LOST シーズン3 : 特集

ネタバレ注意!本文はネタバレを含んでおりますのでお読みの際はご注意ください。

シーズン3で見せた新たな手法と今後の展開

 シーズン3の最終話を観てしまったあとでは、この先の展開を予想しようだなんて、おこがましい行為のように思えてしまう。

 シーズン2の最終話で、デズモンドが強制終了させたハッチは爆発した。かつてデズモンドがハッチの数字を押し遅れたとき、その強力な電磁波は遙か上空を飛んでいたオセアニック航空815便を墜落させた。今回は、さらに長い時間、電磁波が放出されたため、思いもよらない異変を巻き起こした可能性がある。

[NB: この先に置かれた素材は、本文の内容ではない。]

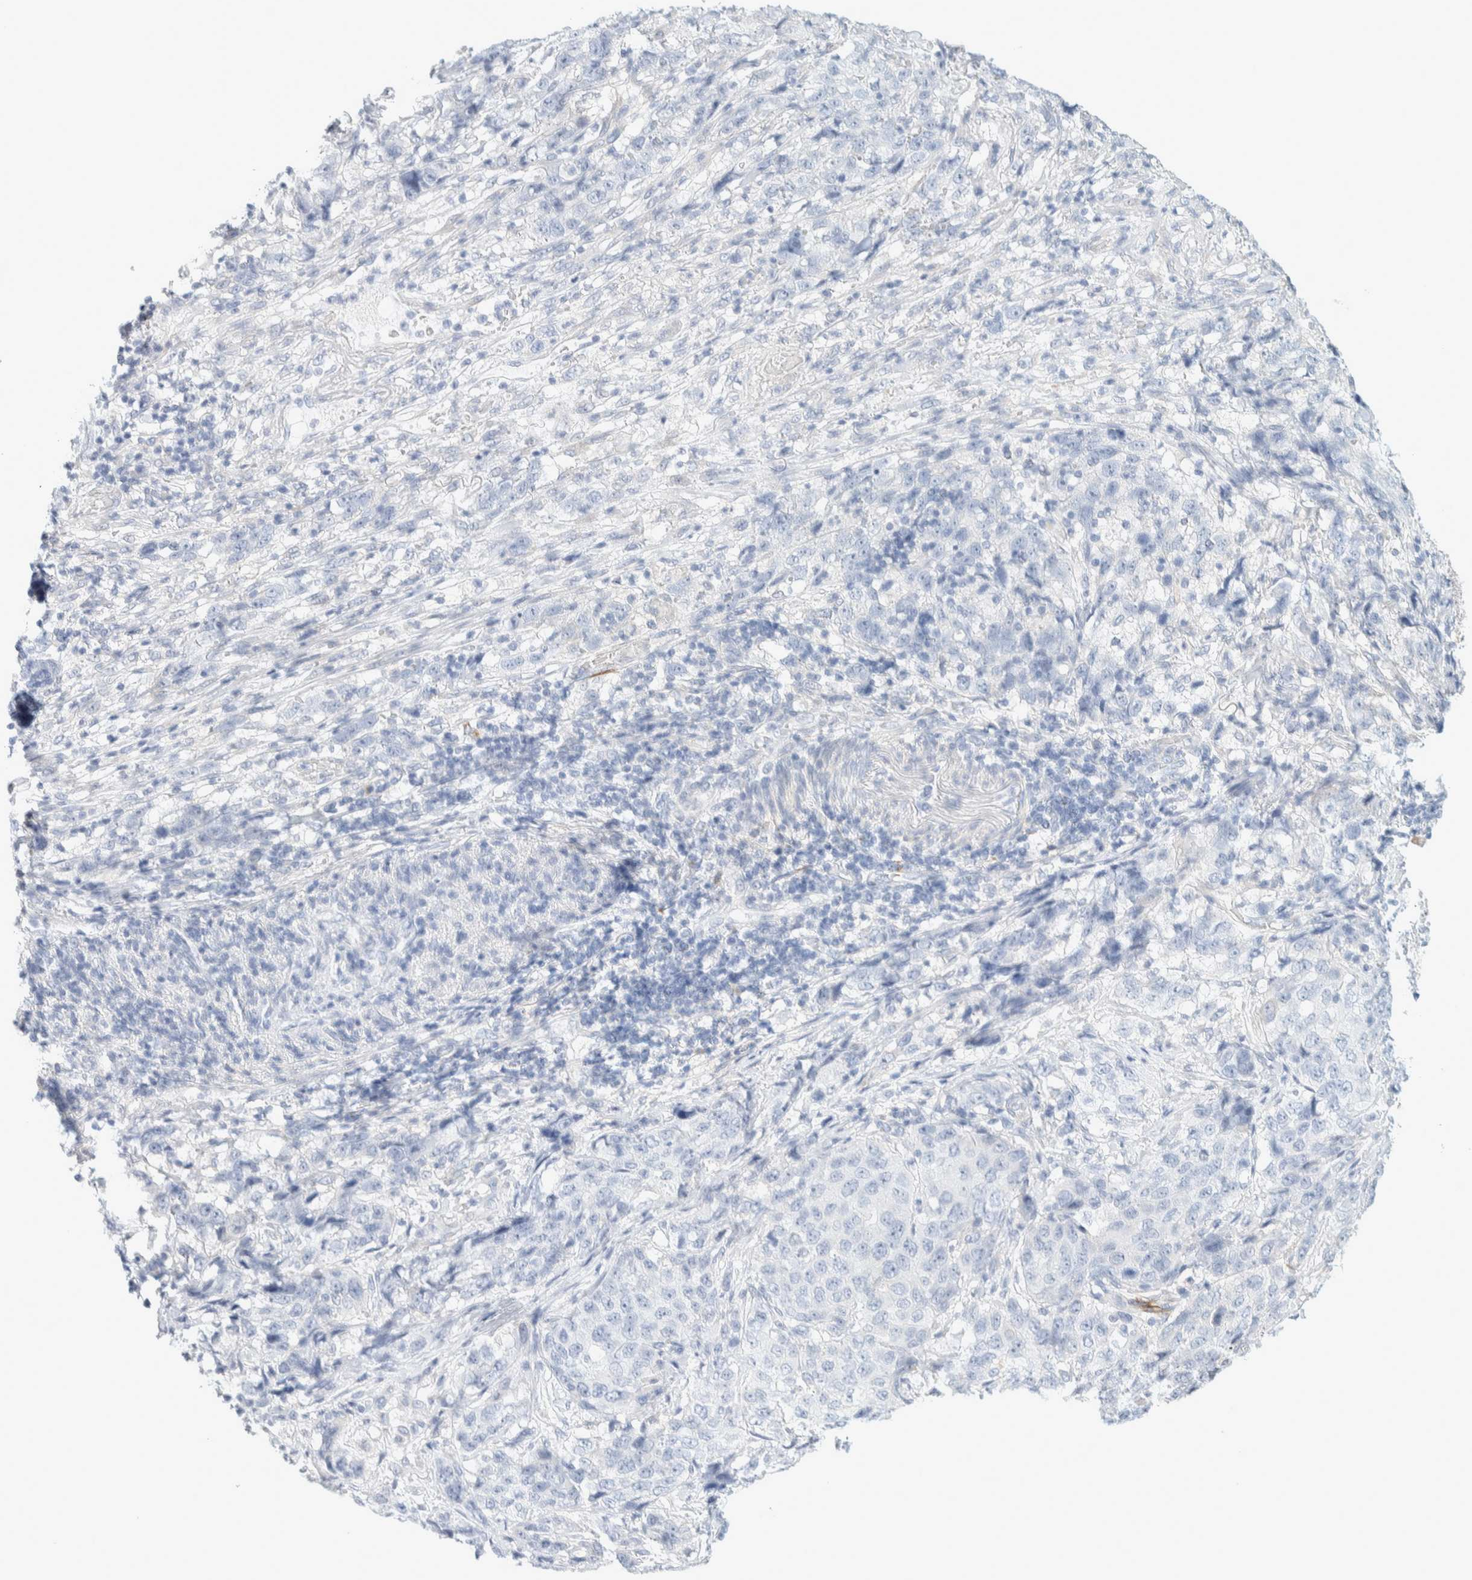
{"staining": {"intensity": "negative", "quantity": "none", "location": "none"}, "tissue": "stomach cancer", "cell_type": "Tumor cells", "image_type": "cancer", "snomed": [{"axis": "morphology", "description": "Adenocarcinoma, NOS"}, {"axis": "topography", "description": "Stomach"}], "caption": "Stomach cancer (adenocarcinoma) was stained to show a protein in brown. There is no significant positivity in tumor cells. Nuclei are stained in blue.", "gene": "ATCAY", "patient": {"sex": "male", "age": 48}}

そして、ハッチ内にいたロック、ミスター・エコー、デズモンドは無事なのか?

 「LOST」といえば、島で進行するドラマにフラッシュバックを織り交ぜた構成がトレードマークだった。しかし、最終話“Through the Looking Glass Part 1 & Part 2 ”(日本語題は「決行」と「終わりの始まり」)では、フラッシュバックの部分が、何の説明もなくフラッシュフォワードにすり替わっていたのである。

 未来を垣間見せるフラッシュフォワード手法は、映画やドラマでは滅多に使われることがない。観客を混乱させるリスクが高いうえに、未来を見せてしまうことで、現在進行しているドラマの興を殺ぐことになりかねないからだ。しかし、“Through the Looking Glass ”はどうだろう。島を脱出した未来の主人公たち――ジャックは不幸のどん底にあり、島に戻ることをなによりも望んでいるのだ!――を見せることにより、ファンの知的好奇心をこれ以上ないほど煽ってみせたのだ。

 しかも、今度の「LOST」では、従来のフラッシュバックと平行してフラッシュフォワードも用いられるようになるという。こんな大胆なテクニックを3年近くも隠し持っていたクリエイター連中(現在は、デイモン・リンデロフとカールトン・キューズが舵取りをしている)にはつくづく頭が下がるし、彼らを信じてついてきて良かったと心から思う。たぶん、「LOST」のファンも、みんな同じ気持ちじゃないだろうか。

 新たな展開に毎回驚かされてばかりだから、全米放送が始まってもいないシーズン4について、予想なんてできるわけがない。唯一分かっていることがあるとすれば、シーズン6まで続くことがすでに決定しているため、島の謎については明らかにならないだろうということくらいである。ただし、“他のものたち”が捜索隊を寄せつけない仕掛けを張り巡らし、別組織もこの島を探し求めていることから、特殊な資源があることは想像できる。

 また、帆船ブラックロック号が座礁していたり、4本指の不気味な銅像があったりすることから、歴史もかなり古い(“ダーマ・イニシアチブ”がやってきたのは1970年代のことだ)。シーズン3で島が妊婦に害を及ぼすことが明らかになったので、サンやケイトの今後の体調の変化から、ヒントを掴むことができるかもしれない。

 “他のものたち”のリーダー、ジェイコブの正体もついに明かされることになるかもしれない。個人的にもっとも注目しているのが、“他のものたち”のリチャード・アルパート(ネスター・ カーボネル)だ。彼はどうして年を取らないのか? もしかすると、彼が島の謎を解く鍵かも……。

 こうしてあれこれ思索に耽ることができるのが、「LOST」の最大の魅力かもしれない。